◆ **Exercise brief**: Pick each line containing the word "volunteer" out of the data below.
--- Supplied material Enclosed Below ---
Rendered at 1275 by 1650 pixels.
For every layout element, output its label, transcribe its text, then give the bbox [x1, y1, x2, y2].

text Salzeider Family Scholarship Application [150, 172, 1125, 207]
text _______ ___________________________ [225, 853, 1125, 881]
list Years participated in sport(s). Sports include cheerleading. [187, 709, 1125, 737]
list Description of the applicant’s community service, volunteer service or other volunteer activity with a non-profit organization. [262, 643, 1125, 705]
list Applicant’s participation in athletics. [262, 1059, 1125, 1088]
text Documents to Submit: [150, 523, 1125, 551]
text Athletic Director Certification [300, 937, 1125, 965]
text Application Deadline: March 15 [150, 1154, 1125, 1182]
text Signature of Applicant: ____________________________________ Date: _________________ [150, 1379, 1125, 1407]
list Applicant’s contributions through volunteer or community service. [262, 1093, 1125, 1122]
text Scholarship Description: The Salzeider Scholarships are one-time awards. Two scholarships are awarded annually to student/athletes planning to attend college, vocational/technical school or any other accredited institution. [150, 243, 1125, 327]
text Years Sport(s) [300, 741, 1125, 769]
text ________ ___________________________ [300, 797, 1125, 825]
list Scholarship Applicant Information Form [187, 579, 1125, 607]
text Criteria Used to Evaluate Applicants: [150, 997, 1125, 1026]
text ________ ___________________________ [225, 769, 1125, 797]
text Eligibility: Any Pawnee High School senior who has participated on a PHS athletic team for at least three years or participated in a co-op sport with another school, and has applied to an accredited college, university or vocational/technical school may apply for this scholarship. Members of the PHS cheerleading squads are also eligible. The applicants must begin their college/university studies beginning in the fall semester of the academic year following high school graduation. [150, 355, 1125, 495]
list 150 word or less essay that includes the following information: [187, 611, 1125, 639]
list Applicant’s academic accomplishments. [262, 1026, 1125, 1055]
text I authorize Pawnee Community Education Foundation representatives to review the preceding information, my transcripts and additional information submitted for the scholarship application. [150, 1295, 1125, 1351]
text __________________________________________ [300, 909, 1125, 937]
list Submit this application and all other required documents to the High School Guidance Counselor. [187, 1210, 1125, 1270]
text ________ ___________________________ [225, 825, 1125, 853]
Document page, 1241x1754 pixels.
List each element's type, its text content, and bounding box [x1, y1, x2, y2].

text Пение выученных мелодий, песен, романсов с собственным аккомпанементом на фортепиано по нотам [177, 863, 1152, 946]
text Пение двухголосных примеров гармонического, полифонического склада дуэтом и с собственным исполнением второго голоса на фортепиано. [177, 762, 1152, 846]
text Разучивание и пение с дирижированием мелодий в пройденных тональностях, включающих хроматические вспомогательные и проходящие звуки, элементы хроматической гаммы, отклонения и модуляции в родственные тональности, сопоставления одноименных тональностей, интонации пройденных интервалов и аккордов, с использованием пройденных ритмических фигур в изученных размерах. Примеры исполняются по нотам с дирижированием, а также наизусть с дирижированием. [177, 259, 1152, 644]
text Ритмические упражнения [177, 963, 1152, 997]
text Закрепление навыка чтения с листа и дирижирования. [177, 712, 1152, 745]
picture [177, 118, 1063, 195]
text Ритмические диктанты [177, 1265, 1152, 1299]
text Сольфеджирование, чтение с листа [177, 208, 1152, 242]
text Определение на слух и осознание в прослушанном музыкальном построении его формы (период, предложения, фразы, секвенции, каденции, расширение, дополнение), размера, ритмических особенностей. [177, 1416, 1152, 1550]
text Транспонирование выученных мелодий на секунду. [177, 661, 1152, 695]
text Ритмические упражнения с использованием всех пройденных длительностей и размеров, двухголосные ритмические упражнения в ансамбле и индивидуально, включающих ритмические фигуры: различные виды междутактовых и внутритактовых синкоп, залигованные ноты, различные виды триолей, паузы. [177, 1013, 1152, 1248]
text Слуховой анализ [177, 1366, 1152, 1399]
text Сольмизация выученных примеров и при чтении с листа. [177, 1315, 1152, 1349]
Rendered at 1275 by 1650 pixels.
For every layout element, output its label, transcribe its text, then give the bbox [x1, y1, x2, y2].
--- End of Enclosed Supplied material ---
◆ **Answer box**:
list Description of the applicant’s community service, volunteer service or other volunteer activity with a non-profit organization. [262, 643, 1125, 705]
list Applicant’s contributions through volunteer or community service. [262, 1093, 1125, 1122]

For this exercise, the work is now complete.